Recorded information: Begin

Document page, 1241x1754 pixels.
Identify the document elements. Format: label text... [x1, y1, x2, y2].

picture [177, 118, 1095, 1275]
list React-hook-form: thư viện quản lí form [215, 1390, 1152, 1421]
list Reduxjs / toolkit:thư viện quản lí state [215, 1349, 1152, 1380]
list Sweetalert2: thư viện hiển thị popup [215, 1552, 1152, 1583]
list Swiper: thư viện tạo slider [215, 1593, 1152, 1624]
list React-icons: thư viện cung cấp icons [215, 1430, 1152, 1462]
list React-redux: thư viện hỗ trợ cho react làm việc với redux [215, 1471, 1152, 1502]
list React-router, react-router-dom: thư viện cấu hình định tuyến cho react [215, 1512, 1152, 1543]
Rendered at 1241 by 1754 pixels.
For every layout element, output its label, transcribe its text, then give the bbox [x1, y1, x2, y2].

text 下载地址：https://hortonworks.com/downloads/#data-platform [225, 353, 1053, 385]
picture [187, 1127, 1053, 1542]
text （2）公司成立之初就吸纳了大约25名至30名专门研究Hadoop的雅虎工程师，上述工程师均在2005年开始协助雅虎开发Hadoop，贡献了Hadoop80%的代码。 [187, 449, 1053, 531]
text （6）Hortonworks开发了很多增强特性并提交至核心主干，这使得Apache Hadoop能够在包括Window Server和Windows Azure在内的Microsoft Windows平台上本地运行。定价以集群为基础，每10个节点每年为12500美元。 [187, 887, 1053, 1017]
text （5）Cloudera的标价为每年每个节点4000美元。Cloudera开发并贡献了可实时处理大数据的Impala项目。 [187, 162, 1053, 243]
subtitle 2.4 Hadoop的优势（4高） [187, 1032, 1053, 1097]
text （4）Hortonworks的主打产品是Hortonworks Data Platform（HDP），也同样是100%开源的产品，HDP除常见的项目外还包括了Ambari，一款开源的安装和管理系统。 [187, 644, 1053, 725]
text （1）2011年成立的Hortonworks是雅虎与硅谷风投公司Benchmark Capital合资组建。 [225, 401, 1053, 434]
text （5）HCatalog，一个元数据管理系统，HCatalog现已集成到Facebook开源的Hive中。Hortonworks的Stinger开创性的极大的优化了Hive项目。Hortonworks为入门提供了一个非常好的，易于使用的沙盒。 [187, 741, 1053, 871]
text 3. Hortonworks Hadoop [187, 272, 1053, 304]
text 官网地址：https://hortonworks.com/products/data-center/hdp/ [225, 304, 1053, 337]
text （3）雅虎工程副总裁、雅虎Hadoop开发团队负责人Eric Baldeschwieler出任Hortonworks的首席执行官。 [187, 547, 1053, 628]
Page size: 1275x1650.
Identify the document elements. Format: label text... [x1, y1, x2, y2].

Recorded information: End

The lines to return begin at the first line of the records and end at the line holding "Rendered at 1241 by 1754 pixels."; please return them exactly, including both, and nothing beyond.

Document page, 1241x1754 pixels.
Identify the document elements. Format: label text... [x1, y1, x2, y2].

picture [177, 118, 1095, 1275]
list React-hook-form: thư viện quản lí form [215, 1390, 1152, 1421]
list Reduxjs / toolkit:thư viện quản lí state [215, 1349, 1152, 1380]
list Sweetalert2: thư viện hiển thị popup [215, 1552, 1152, 1583]
list Swiper: thư viện tạo slider [215, 1593, 1152, 1624]
list React-icons: thư viện cung cấp icons [215, 1430, 1152, 1462]
list React-redux: thư viện hỗ trợ cho react làm việc với redux [215, 1471, 1152, 1502]
list React-router, react-router-dom: thư viện cấu hình định tuyến cho react [215, 1512, 1152, 1543]
Rendered at 1241 by 1754 pixels.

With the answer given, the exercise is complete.